* **Consignes**:
- A) Répondez aux questions suivantes d'après l'extrait sur le manga NonNonbâ :
(i) À quelles années renvoient les techniques et méthodes de mise en scène auxquelles l'auteur fait appel ?
(ii) À quelle époque se déroule le scénario ?
(iii) Entre quoi le Japon de cette époque était-il partagé ?
- B) Indiquez si chacune des affirmations suivantes concorde avec l'extrait sur le manga NonNonbâ. Justifiez chaque réponse en citant les mots déterminants de l'extrait.
(i) Le scénario se déroule dans les années 1950-60.
(ii) Le manga donne à voir des monstres issus du folklore japonais.
(iii) L'année de création du manga est très éloignée du style proposé.
- C) Poursuivez l'extrait sur le manga NonNonbâ à partir de sa dernière phrase.

* **Extrait retenu**:

+--

NonNonbâ, un manga qui tranche avec ce qui est édité à l'heure actuelle; un voyageur venu du passé, avec son graphisme et son scénario, malgré une année de création finalement assez proche par rapport au style proposé; voilà comment on pourrait résumer en quelques mots cette oeuvre pour le moins original.
Le premier point que tout le monde remaquera au premier coup d'oeil, c'est sans doute le choix graphique fait par l'auteur, vu qu'il fait appel aux techniques et méthodes de mise en scène qu'on pouvait trouver dans les années 1950-60. Si ce premier constat pourrait rebuter les moins curieux, ceux qui commenceront la lecture se rendront bien vite compte qu'il permet à l'auteur de restranscrire le scénario se déroulant au début des années 30 de manière plus efficace, à une époque où le Japon était partagé entre traditions et croyances populaires d'un côté, modernisme et progrès technologiques de l'autre. Il offre également la possibilité de découvrir de magnifiques images du folklore Japonais, avec une multitude de monstres (Yôkaï et autres esprits), et de décors (Paradis, paysages japonais) tous plus enchanteurs et mystérieux les uns que les autres.

+--

* **Lignes fournies**:
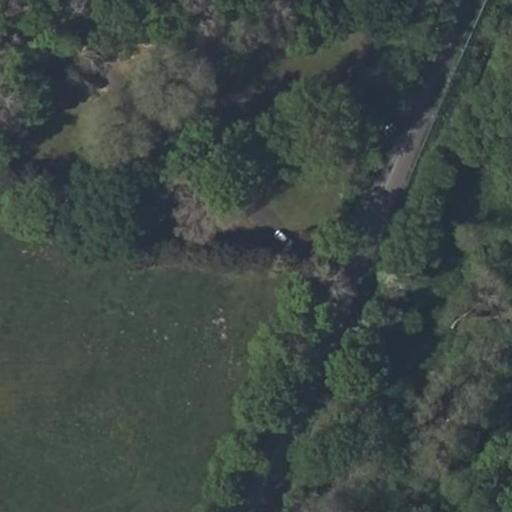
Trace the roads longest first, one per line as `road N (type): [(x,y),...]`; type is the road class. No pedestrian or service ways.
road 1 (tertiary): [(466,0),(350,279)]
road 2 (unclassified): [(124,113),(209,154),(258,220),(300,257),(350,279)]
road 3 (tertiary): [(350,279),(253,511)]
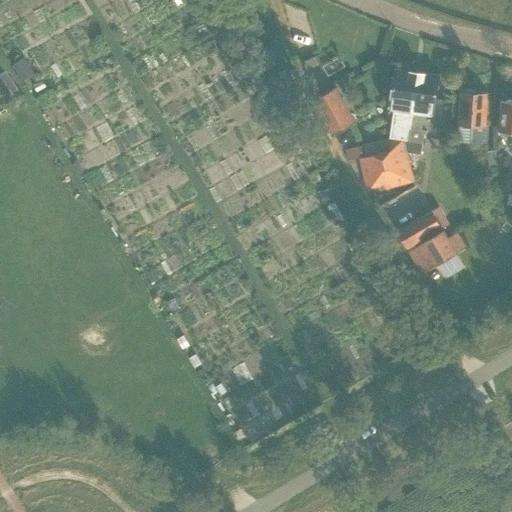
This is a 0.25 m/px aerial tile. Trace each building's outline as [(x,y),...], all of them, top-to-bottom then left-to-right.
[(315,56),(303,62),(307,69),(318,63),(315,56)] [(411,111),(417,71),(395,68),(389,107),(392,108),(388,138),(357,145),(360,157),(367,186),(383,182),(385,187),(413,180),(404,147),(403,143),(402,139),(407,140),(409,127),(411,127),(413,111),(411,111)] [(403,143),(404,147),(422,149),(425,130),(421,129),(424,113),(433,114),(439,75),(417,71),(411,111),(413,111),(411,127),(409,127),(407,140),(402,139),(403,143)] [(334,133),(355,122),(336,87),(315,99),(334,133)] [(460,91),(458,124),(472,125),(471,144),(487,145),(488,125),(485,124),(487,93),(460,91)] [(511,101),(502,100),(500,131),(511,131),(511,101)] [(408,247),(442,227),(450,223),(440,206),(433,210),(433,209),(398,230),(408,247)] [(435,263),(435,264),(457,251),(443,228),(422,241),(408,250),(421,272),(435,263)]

+--

* **Réponses attendues**:
- A)
(i) Aux années 1950-60.
(ii) Au début des années 30.
(iii) Entre les traditions et croyances populaires d'un côté, et le modernisme et les progrès technologiques de l'autre.

- B)
(i) Non : « le scénario se déroulant au début des années 30 ».
(ii) Oui : « une multitude de monstres (Yôkaï et autres esprits) ».
(iii) Non : « malgré une année de création finalement assez proche par rapport au style proposé ».

- C)
Parlons maintenant du scénario, qui lui même n'est pas en reste: on suit donc les aventures d'un jeune garçon, Shigeru, qui va vivre bien malgré lui l'opposition entre deux modes de pensée totalement opposés, au cours de rencontres plus ou moins mouvementées avec les différents protagonistes. De nombreux sujets sont abordés, avec notamment la découverte du monde des esprits et des morts du folklore japonais, via les récits et conseils de NonNonbâ, une petite vieille dame qui ne paie pas de mine, mais qui se révèle finalement être le meilleur soutien et conseiller du héros dans les moments difficiles. Ces passages sont toujours empreints d'humour, car les esprits (qu'ils soient bons ou mauvais) sont toujours facétieux, et un brin déjantés; de solennité aussi, car malgré tout, le message transmis par NonNonbâ est clair: même si cela semble n'être qu'un jeu, il faut toujours respecter les esprits et les morts, sous peine de voir la situtation dégénérer. Autres passages comiques la découverte du cinéma par le père du héros, qui décide d'en faire son hobby, au grand malheur de sa femme et de son père.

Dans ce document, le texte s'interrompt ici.